In critter news, I have 16 newly hatched chicks! Seven of them are being co-parented by experienced broody mamas, and they are currently residing in the back half of the goat shed. They are the pair that took up residence in the far corner of the goat’s bedroom, and by sheer luck their clutch of eggs didn’t get smooshed by Ursula’s ever-expanding girth. I didn’t want to take the chance with chicks, though, and once they started hatching they were relocated. Condi’s chicks also hatched today; she built her nest in a plastic tub in the foyer of the goat shed. I didn’t want to relocate her to the main coop, because another broody mama has taken up residence in the nesting boxes. Sadly, she can’t seem to remember which clutch of eggs is hers, so I came out this morning to three newly hatched chicks crying piteously for their mama while she was obliviously parked on two eggs one nesting box over. I pulled out my Chicken Protective Services badge and promptly removed the chicks from her custody. I gave them to Condi, who happily incorporated them into her brood. I decided that she needed a protective wall to shield her from the comings and goings of all the hens, since the goat shed is a coveted hang-out spot, especially when it’s windy out. It took me six hours, and lots of measuring, re-measuring, and swearing, but I finally built the most beautiful of frames to which I then stapled plastic mesh. When I surprised Gene with it, he agreed that it was a nice wall indeed, but added that it would have taken him five minutes and less screws to create. At any rate, all of the brand new mamas are happy. The co-parents took their chicks out into their first chaperoned visit to the big wide world, and I was lucky enough to photograph one of the chicks catching her very first worm. The worm was longer than the chick, but somehow she made room.
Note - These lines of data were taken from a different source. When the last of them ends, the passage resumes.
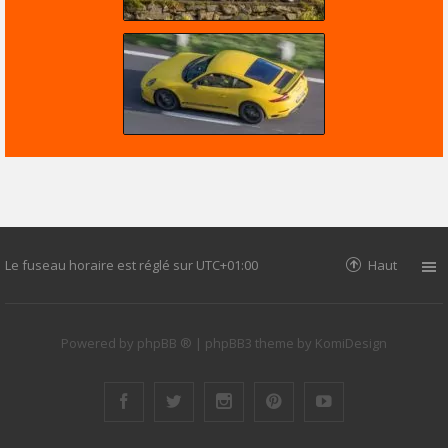
Le fuseau horaire est réglé sur
UTC+01:00
Haut
Powered by
phpBB ®
| phpBB3 theme by
KomiDesign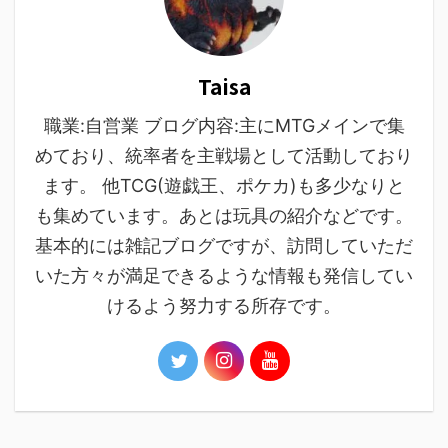
Taisa
職業:自営業 ブログ内容:主にMTGメインで集
めており、統率者を主戦場として活動しており
ます。 他TCG(遊戯王、ポケカ)も多少なりと
も集めています。あとは玩具の紹介などです。
基本的には雑記ブログですが、訪問していただ
いた方々が満足できるような情報も発信してい
けるよう努力する所存です。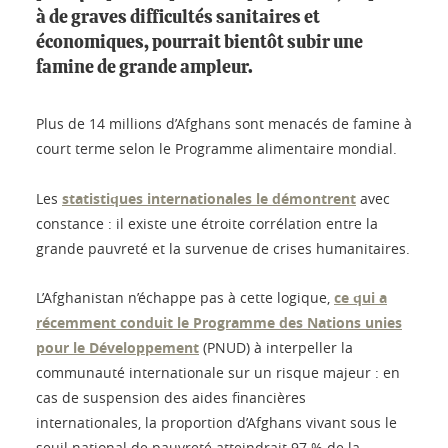
à de graves difficultés sanitaires et
économiques, pourrait bientôt subir une
famine de grande ampleur.
Plus de 14 millions d’Afghans sont menacés de famine à
court terme selon le Programme alimentaire mondial.
Les
statistiques internationales le démontrent
avec
constance : il existe une étroite corrélation entre la
grande pauvreté et la survenue de crises humanitaires.
L’Afghanistan n’échappe pas à cette logique,
ce qui a
récemment conduit le Programme des Nations unies
pour le Développement
(PNUD) à interpeller la
communauté internationale sur un risque majeur : en
cas de suspension des aides financières
internationales, la proportion d’Afghans vivant sous le
seuil national de pauvreté atteindrait 97 % de la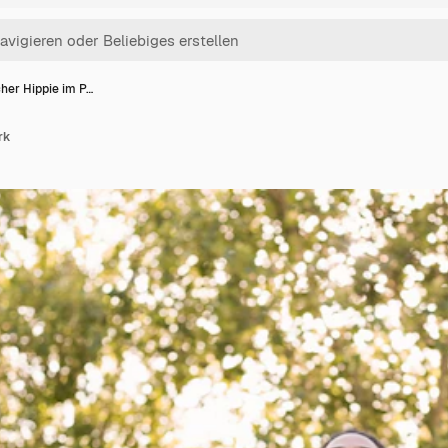
her Hippie im P…
rk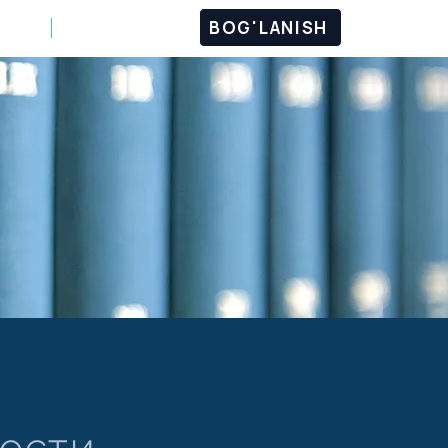
BOG'LANISH
IMIZ
Дополнительно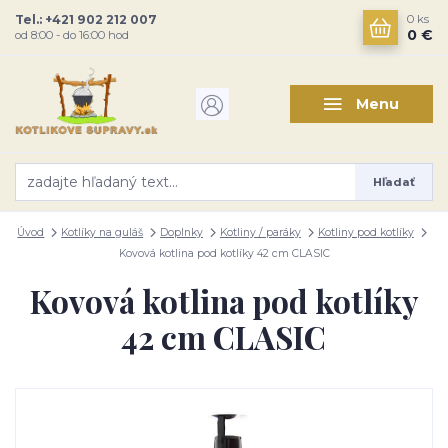
Tel.: +421 902 212 007
0
ks
0 €
od 8:00 - do 16:00 hod
Menu
Hľadať
Úvod
Kotlíky na guláš
Doplnky
Kotliny / paráky
Kotliny pod kotlíky
Kovová kotlina pod kotlíky 42 cm CLASIC
Kovová kotlina pod kotlíky
42 cm CLASIC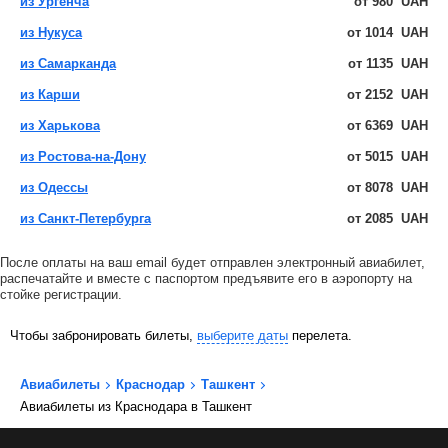
из Ургенча
от
980
UAH
из Нукуса
от
1014
UAH
из Самарканда
от
1135
UAH
из Карши
от
2152
UAH
из Харькова
от
6369
UAH
из Ростова-на-Дону
от
5015
UAH
из Одессы
от
8078
UAH
из Санкт-Петербурга
от
2085
UAH
После оплаты на ваш email будет отправлен электронный авиабилет,
распечатайте и вместе с паспортом предъявите его в аэропорту на
стойке регистрации.
Чтобы забронировать билеты,
выберите даты
перелета.
Авиабилеты
Краснодар
Ташкент
Авиабилеты из Краснодара в Ташкент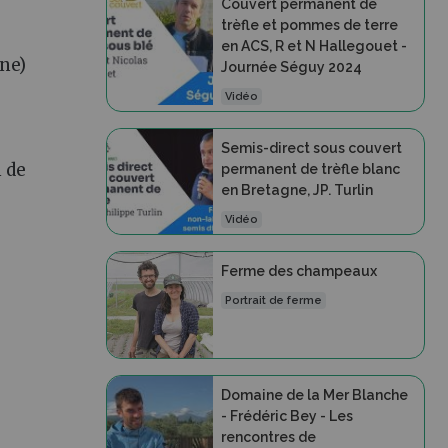
Couvert permanent de
trèfle et pommes de terre
en ACS, R et N Hallegouet -
ine)
Journée Séguy 2024
Vidéo
Semis-direct sous couvert
n de
permanent de trèfle blanc
en Bretagne, JP. Turlin
Vidéo
Ferme des champeaux
Portrait de ferme
e
Domaine de la Mer Blanche
- Frédéric Bey - Les
rencontres de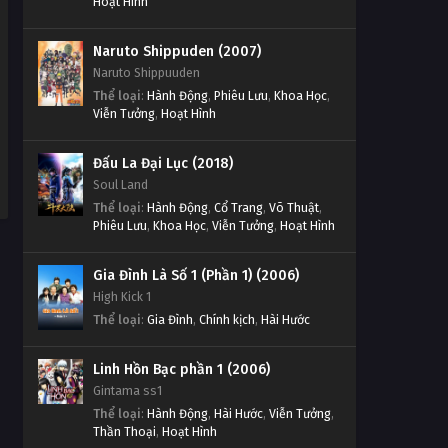
Hoạt Hình
Naruto Shippuden (2007)
Naruto Shippuuden
Thể loại
:
Hành Động
,
Phiêu Lưu
,
Khoa Học
,
Viễn Tưởng
,
Hoạt Hình
Đấu La Đại Lục (2018)
Soul Land
Thể loại
:
Hành Động
,
Cổ Trang
,
Võ Thuật
,
Phiêu Lưu
,
Khoa Học
,
Viễn Tưởng
,
Hoạt Hình
Gia Đình Là Số 1 (Phần 1) (2006)
High Kick 1
Thể loại
:
Gia Đình
,
Chính kịch
,
Hài Hước
Linh Hồn Bạc phần 1 (2006)
Gintama ss1
Thể loại
:
Hành Động
,
Hài Hước
,
Viễn Tưởng
,
Thần Thoại
,
Hoạt Hình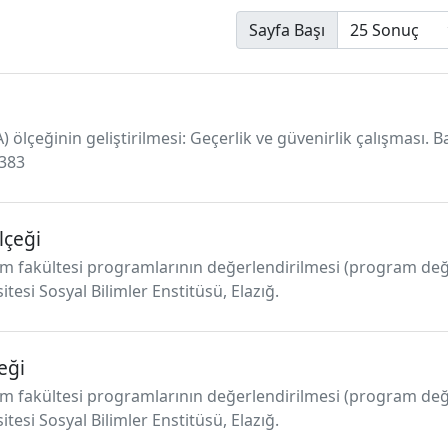
Sayfa Başı
) ölçeğinin geliştirilmesi: Geçerlik ve güvenirlik çalışması. B
2383
lçeği
itim fakültesi programlarının değerlendirilmesi (program de
sitesi Sosyal Bilimler Enstitüsü, Elazığ.
eği
itim fakültesi programlarının değerlendirilmesi (program de
sitesi Sosyal Bilimler Enstitüsü, Elazığ.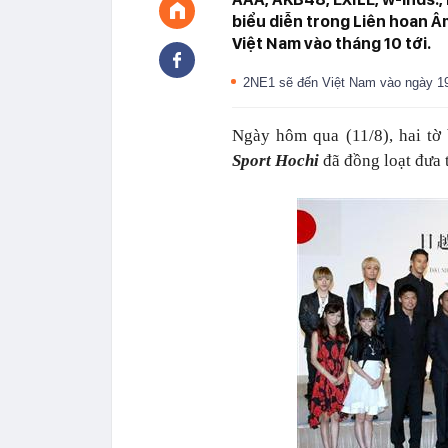
biểu diễn trong Liên hoan Â
Việt Nam vào tháng 10 tới.
2NE1 sẽ đến Việt Nam vào ngày 19
Ngày hôm qua (11/8), hai tờ
Sport Hochi
đã đồng loạt đưa t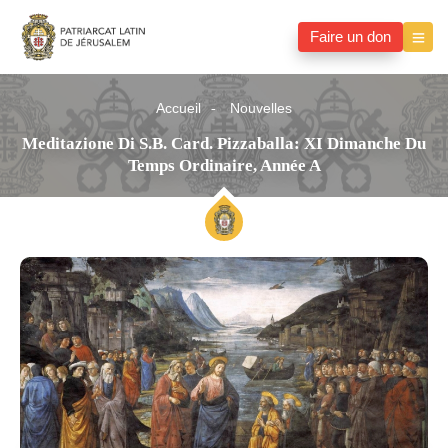
Faire un don
Accueil
Nouvelles
Meditazione Di S.B. Card. Pizzaballa: XI Dimanche Du
Temps Ordinaire, Année A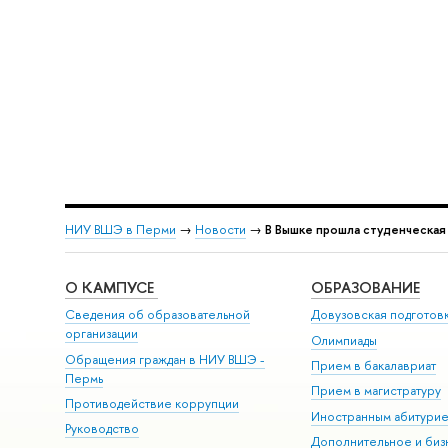
НИУ ВШЭ в Перми
→
Новости
→
В Вышке прошла студенческая
О КАМПУСЕ
ОБРАЗОВАНИЕ
Сведения об образовательной
Довузовская подготов
организации
Олимпиады
Обращения граждан в НИУ ВШЭ -
Прием в бакалавриат
Пермь
Прием в магистратуру
Противодействие коррупции
Иностранным абитури
Руководство
Дополнительное и биз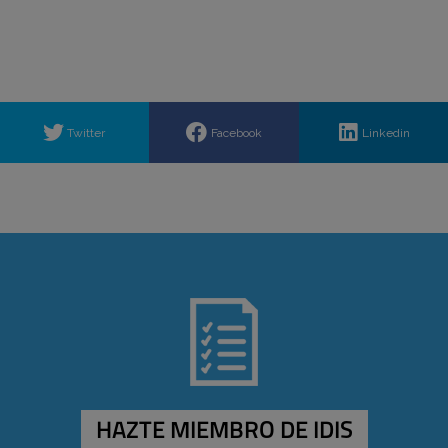
Twitter
Facebook
Linkedin
HAZTE MIEMBRO DE IDIS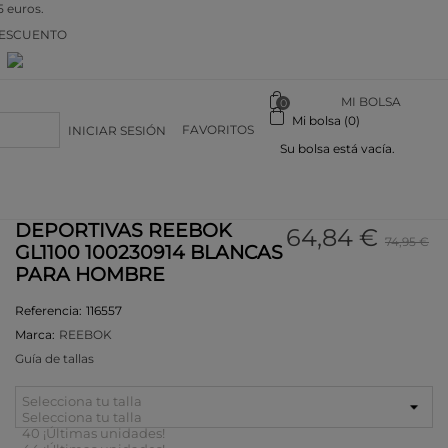
5 euros.
DESCUENTO
n
MI BOLSA
0
Mi bolsa (0)
FAVORITOS
INICIAR SESIÓN
Su bolsa está vacía.
DEPORTIVAS REEBOK
64,84 €
74,95 €
GL1100 100230914 BLANCAS
PARA HOMBRE
Referencia:
116557
Marca:
REEBOK
Guía de tallas
Selecciona tu talla
Selecciona tu talla
40
¡Últimas unidades!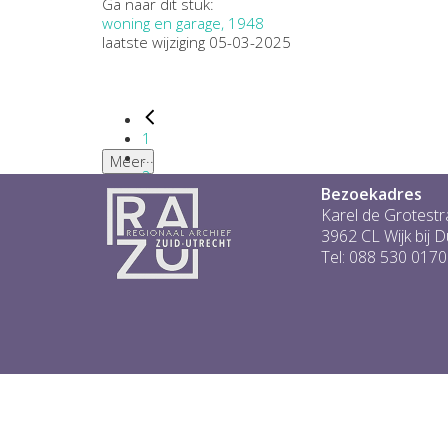
Ga naar dit stuk:
woning en garage, 1948
laatste wijziging 05-03-2025
1
...
Meer
2
Bezoekadres
3
4
Karel de Grotestr
5
3962 CL Wijk bij 
6
Tel: 088 530 0170
...
1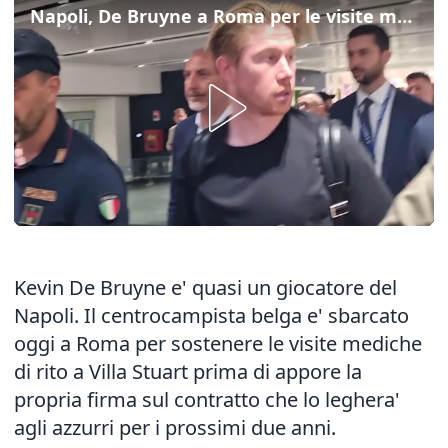
Napoli, De Bruyne a Roma per le visite mediche
Kevin De Bruyne e' quasi un giocatore del
Napoli. Il centrocampista belga e' sbarcato
oggi a Roma per sostenere le visite mediche
di rito a Villa Stuart prima di appore la
propria firma sul contratto che lo leghera'
agli azzurri per i prossimi due anni.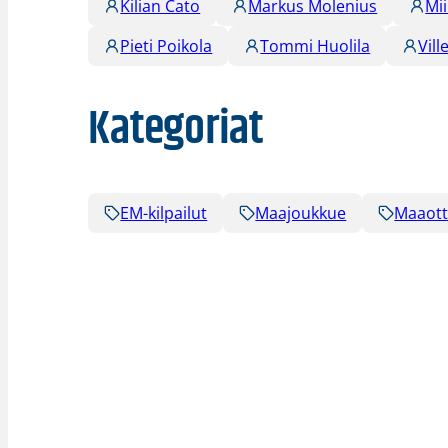
Kilian Cato
Markus Molenius
Mi
Pieti Poikola
Tommi Huolila
Vil
Kategoriat
EM-kilpailut
Maajoukkue
Maaott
The garage brooding box chicks are almost ready to go out into the big coop, finally. I discovered just yesterday that my Polish Crested chick is a rooster, so apparently they only come in male. Sadly Sean Paul, the watch-your-back-cuz-he’ll-impale-your-legs Polish Crested rooster, passed last week. He’s now attacking the angels when they aren’t looking at the Big Farm in the Sky. My new rooster seems to be following his legacy, because he attacks my hand whenever I reach into change their water or refill the feeders. On the plus side, my blue Polish Crested chick hasn’t crowed at me yet, so I still have hope for an agreeable hen.
Little Leonidas, Daisy’s kid, is getting bigger at an exorbitant rate. He’s all legs and ears with a little bitty head. To date, his favorite game is trying to stand on Ursula while she does her best to shake him off. In his defense, she is definitely wide enough to park your drink on. He also loves his Uncle Shy, and watching the two of them take a nap in the sunshine is the cutest thing ever.